> YOUR GOAL
Word for word, restate the lines from the top of the records below through the line with "root of tail: (281, 157)", both included, with no pictures in the result.
------ ENTRIES SUPPLIED
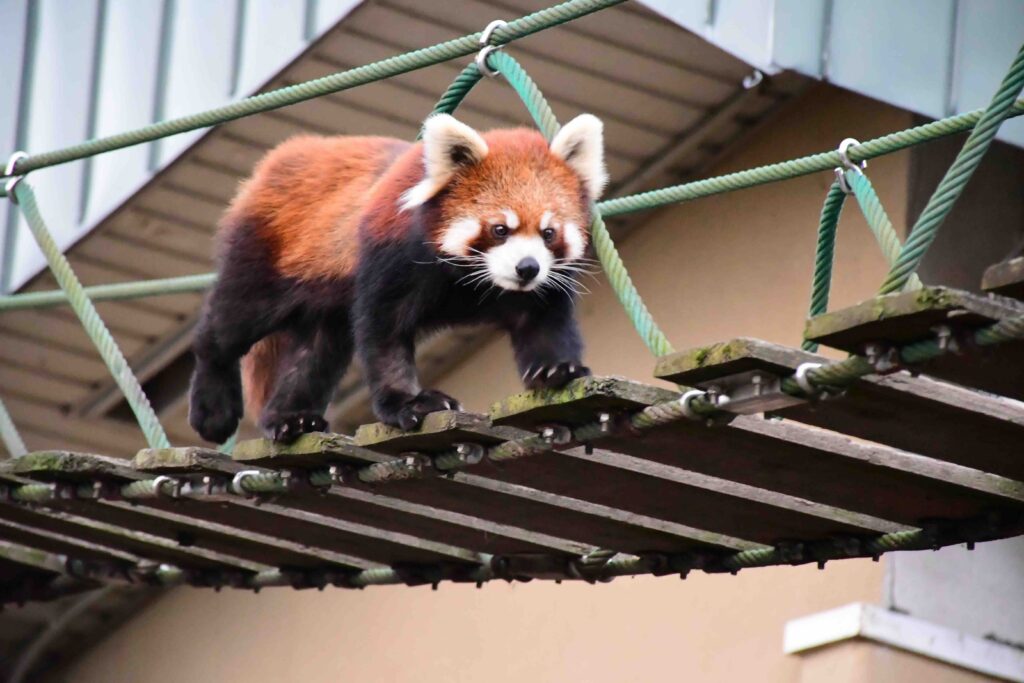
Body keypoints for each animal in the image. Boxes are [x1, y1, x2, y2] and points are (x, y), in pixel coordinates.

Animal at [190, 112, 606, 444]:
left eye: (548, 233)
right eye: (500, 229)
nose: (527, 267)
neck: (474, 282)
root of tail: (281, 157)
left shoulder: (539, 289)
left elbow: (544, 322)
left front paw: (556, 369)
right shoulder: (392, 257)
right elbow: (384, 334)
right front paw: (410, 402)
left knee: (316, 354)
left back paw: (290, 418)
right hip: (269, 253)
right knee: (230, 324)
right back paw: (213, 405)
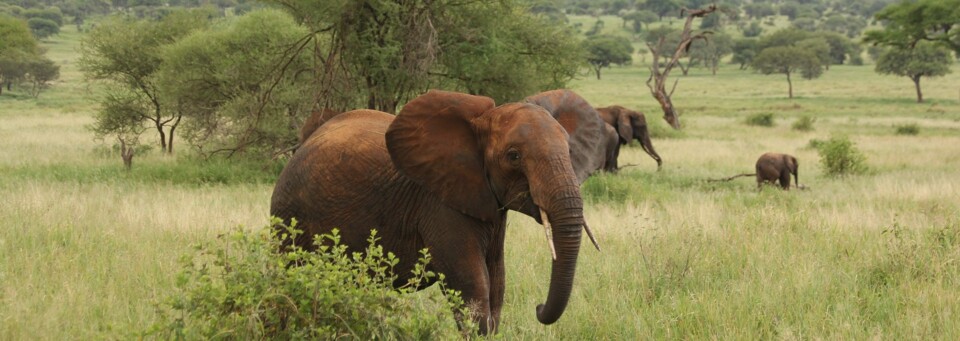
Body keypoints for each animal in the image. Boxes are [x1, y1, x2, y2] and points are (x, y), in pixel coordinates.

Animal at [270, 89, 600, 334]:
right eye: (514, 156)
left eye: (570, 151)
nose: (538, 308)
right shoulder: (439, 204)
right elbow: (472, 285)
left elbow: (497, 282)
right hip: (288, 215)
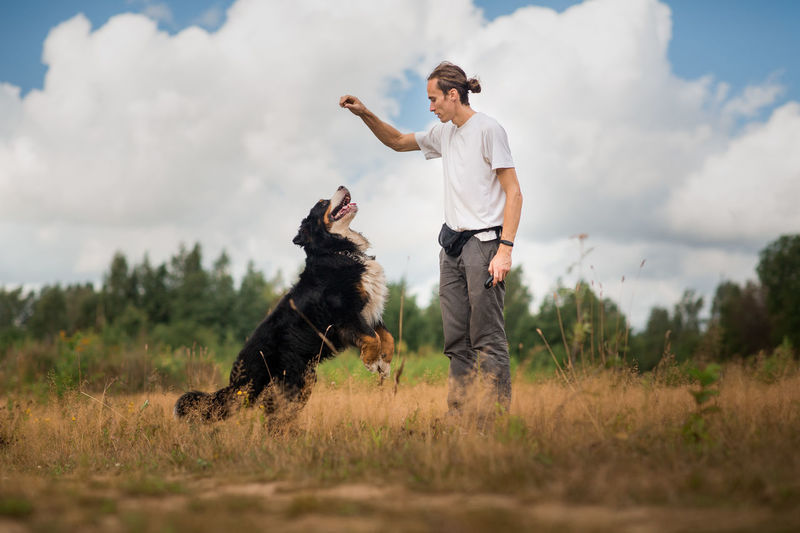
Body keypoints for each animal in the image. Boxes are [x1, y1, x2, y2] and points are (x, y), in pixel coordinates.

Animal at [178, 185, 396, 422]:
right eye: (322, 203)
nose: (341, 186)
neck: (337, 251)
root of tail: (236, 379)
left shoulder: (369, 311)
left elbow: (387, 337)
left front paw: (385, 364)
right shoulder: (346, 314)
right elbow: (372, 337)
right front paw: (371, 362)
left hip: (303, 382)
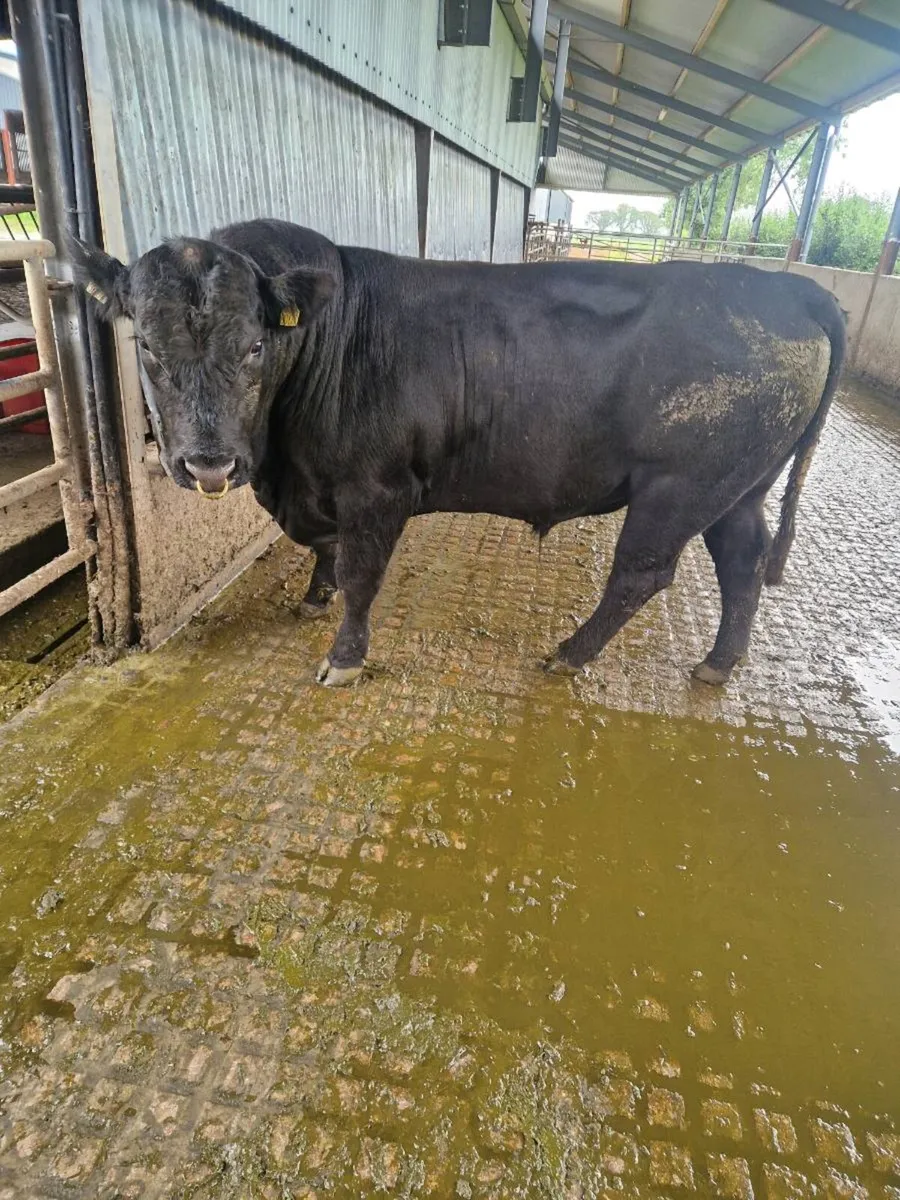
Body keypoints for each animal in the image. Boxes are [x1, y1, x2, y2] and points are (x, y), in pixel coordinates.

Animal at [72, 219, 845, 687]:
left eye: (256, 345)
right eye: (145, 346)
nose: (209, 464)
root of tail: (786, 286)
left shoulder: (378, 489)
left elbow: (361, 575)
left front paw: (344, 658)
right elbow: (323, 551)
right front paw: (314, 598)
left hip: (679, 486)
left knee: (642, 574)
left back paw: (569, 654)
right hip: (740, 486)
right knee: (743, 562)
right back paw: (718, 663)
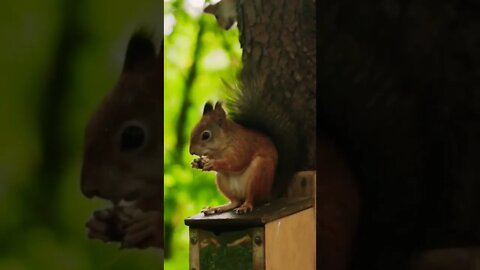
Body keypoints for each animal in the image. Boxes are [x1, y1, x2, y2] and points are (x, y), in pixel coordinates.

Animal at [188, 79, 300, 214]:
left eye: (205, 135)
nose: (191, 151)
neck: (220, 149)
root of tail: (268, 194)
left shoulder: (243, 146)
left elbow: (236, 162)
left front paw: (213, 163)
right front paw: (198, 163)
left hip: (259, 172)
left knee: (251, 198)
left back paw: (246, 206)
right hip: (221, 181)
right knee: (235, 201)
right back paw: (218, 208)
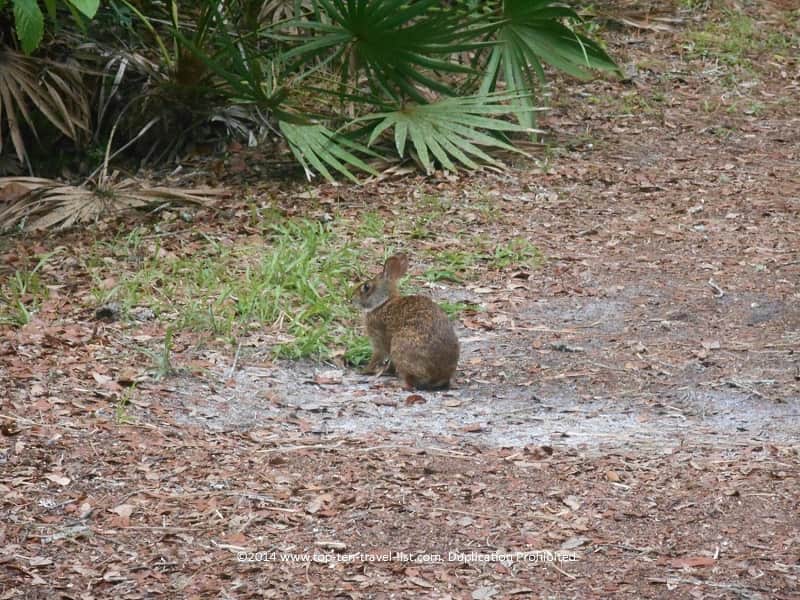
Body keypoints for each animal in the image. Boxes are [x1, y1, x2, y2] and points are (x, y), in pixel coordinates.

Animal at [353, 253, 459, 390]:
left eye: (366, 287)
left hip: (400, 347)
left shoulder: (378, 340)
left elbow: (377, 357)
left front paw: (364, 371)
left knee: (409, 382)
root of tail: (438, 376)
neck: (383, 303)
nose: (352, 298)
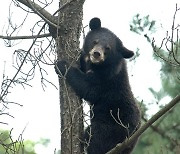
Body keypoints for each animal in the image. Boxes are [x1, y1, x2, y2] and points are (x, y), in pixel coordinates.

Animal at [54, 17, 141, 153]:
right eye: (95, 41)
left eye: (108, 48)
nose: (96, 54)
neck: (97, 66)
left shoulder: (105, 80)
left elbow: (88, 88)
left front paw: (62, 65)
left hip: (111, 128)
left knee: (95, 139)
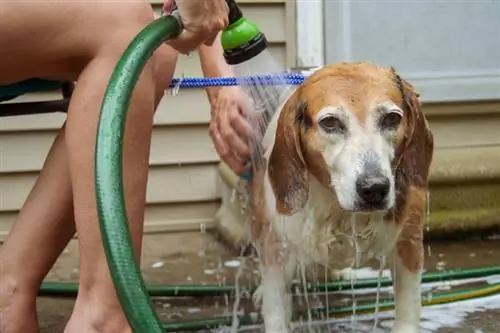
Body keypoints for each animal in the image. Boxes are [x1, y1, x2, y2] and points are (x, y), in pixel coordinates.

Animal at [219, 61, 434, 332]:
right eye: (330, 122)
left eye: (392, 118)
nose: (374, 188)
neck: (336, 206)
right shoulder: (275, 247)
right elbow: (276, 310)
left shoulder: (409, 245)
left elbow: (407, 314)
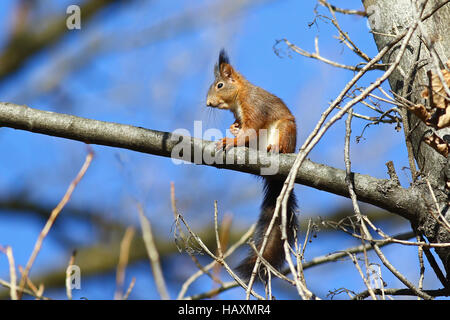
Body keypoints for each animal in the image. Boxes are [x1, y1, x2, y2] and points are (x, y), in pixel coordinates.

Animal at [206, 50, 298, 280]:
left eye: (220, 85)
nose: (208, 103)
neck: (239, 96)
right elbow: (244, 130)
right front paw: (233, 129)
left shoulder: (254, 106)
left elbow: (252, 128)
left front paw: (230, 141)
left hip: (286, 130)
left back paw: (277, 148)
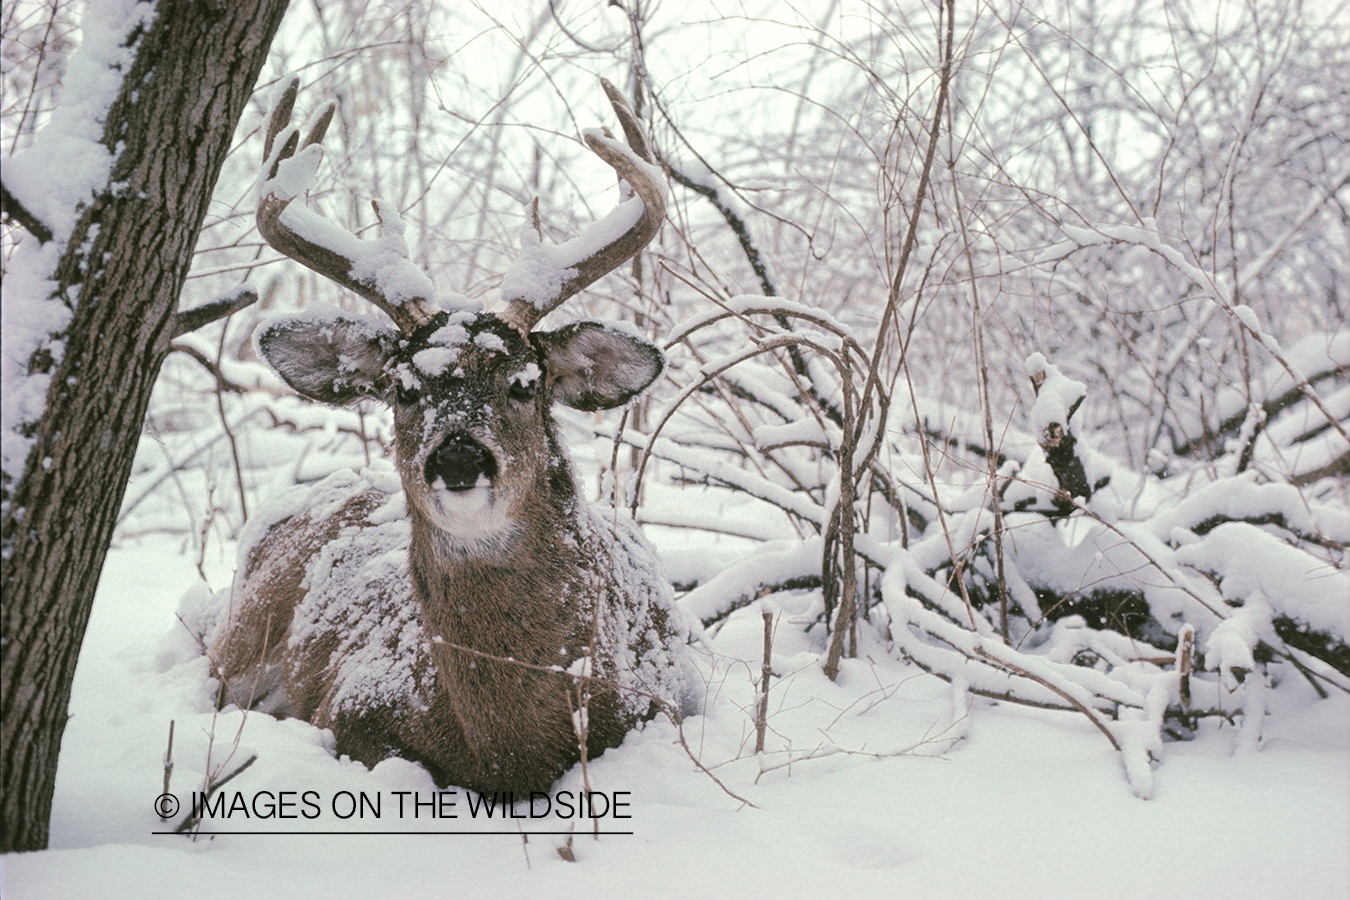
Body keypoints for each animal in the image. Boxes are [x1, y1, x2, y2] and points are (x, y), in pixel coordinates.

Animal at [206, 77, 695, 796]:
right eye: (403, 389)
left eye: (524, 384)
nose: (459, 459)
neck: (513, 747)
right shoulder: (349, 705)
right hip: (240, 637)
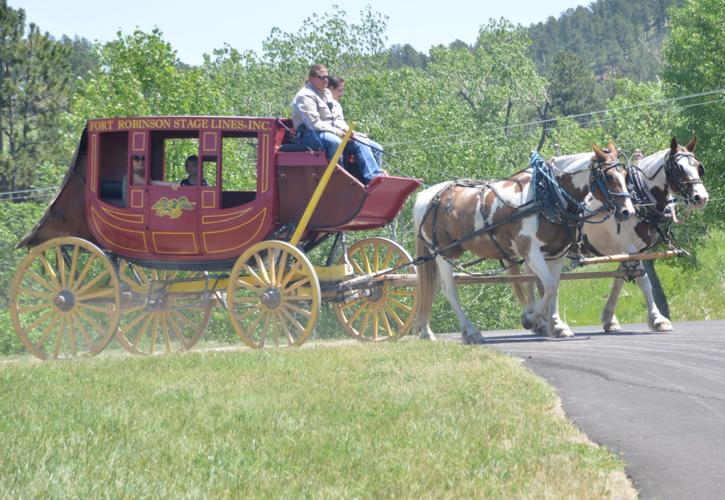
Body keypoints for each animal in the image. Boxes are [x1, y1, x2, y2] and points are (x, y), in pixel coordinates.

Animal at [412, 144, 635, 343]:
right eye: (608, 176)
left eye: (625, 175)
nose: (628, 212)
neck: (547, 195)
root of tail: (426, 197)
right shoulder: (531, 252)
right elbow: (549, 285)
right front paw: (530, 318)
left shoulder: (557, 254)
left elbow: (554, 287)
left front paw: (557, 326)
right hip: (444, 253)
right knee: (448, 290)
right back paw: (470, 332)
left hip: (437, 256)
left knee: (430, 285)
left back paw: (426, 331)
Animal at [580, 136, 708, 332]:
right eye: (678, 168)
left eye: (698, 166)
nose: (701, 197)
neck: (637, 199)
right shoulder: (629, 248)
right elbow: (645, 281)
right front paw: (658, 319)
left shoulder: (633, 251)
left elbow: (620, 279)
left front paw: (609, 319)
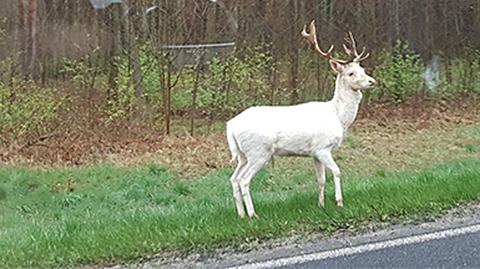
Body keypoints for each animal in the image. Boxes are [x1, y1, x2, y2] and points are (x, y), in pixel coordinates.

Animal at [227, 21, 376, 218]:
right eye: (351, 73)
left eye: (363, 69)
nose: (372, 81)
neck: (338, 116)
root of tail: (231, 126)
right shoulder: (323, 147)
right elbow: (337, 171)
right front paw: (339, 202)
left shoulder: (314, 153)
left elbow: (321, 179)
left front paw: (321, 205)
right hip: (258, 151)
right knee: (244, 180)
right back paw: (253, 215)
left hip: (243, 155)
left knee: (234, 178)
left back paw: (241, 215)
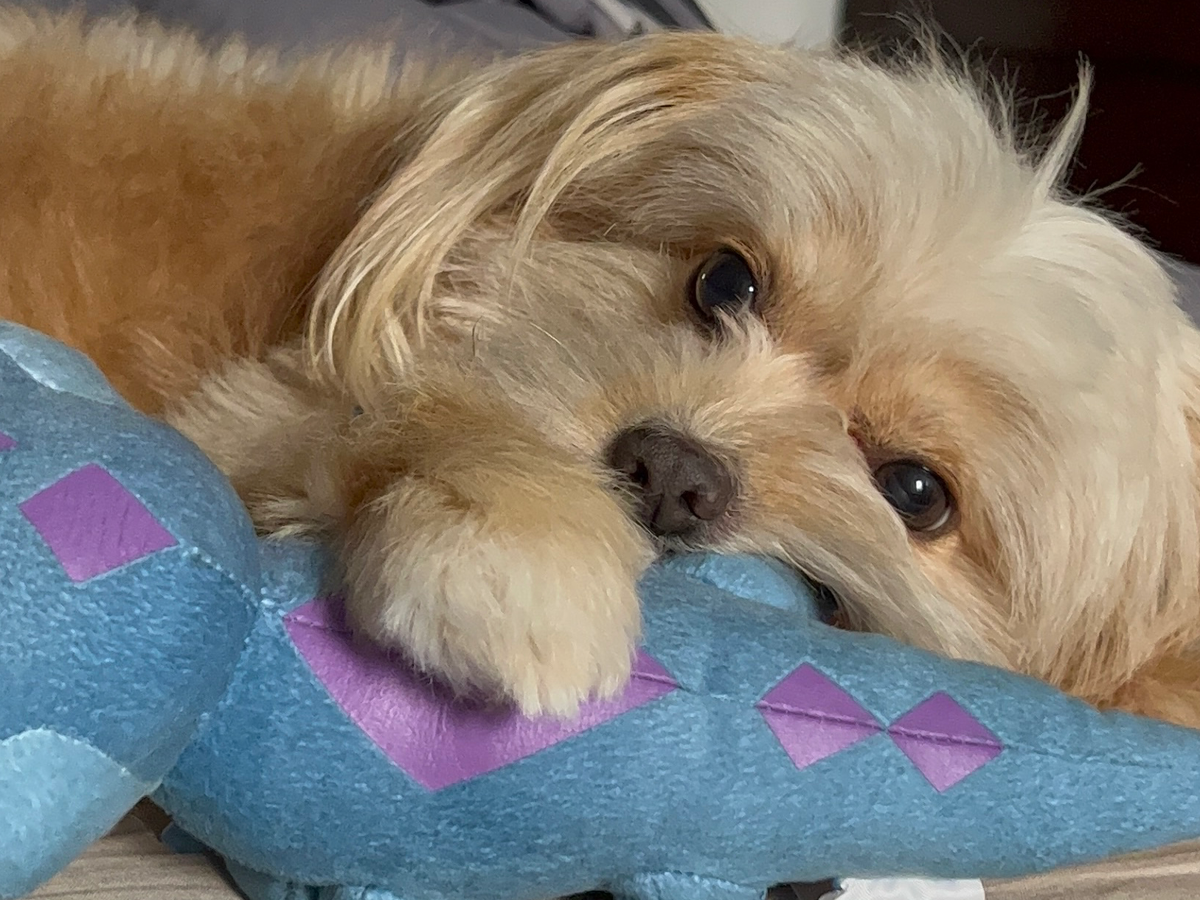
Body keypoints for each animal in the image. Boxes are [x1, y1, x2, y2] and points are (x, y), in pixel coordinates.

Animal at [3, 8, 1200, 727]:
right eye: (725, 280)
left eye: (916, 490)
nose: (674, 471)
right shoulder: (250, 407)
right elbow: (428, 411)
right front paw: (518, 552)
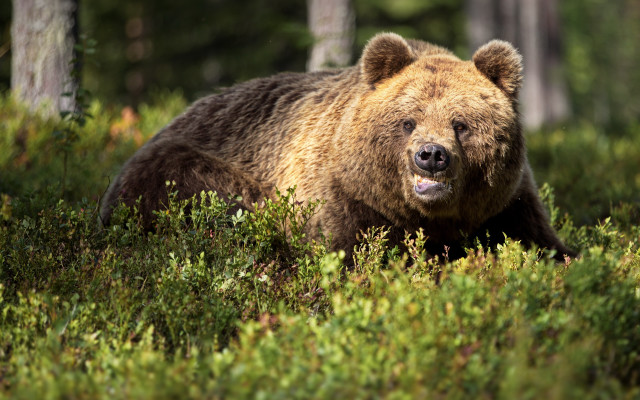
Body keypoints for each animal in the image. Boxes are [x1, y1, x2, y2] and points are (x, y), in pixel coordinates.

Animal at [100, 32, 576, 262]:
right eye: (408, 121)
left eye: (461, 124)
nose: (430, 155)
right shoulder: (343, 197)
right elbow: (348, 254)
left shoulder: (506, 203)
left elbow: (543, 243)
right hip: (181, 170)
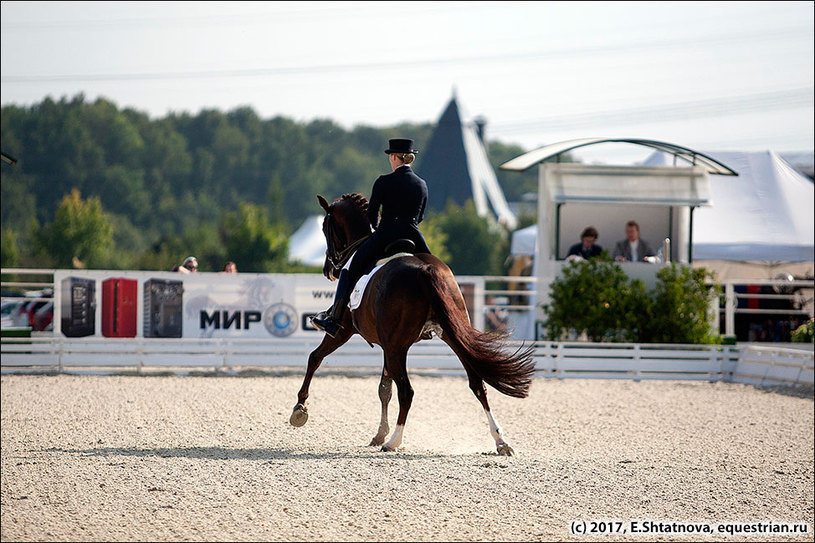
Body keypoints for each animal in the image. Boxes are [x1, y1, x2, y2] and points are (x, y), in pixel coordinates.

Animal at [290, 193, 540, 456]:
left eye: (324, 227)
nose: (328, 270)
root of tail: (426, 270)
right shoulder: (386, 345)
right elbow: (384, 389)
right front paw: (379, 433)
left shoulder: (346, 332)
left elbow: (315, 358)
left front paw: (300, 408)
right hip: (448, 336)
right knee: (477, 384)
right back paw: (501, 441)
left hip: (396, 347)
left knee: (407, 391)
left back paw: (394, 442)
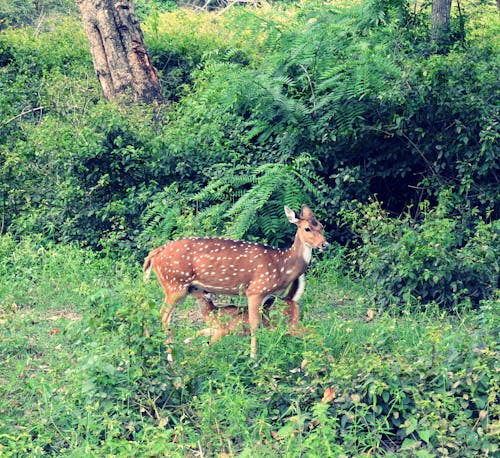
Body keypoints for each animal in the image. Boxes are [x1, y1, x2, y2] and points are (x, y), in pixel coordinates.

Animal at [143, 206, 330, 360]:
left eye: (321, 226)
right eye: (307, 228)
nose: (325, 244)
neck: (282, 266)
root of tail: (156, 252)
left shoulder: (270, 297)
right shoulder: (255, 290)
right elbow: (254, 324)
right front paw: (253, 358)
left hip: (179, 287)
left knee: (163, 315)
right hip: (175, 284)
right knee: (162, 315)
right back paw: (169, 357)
------------
> TASK RESULT
Body keypoints for each animal in the image. Boxes are [x1, y1, x2, y2] and points are (x, y), in pixel coordinates.

Animal at [190, 112, 606, 444]:
left eye: (548, 233)
right eye: (500, 229)
nose: (527, 267)
neck: (474, 282)
root of tail: (281, 157)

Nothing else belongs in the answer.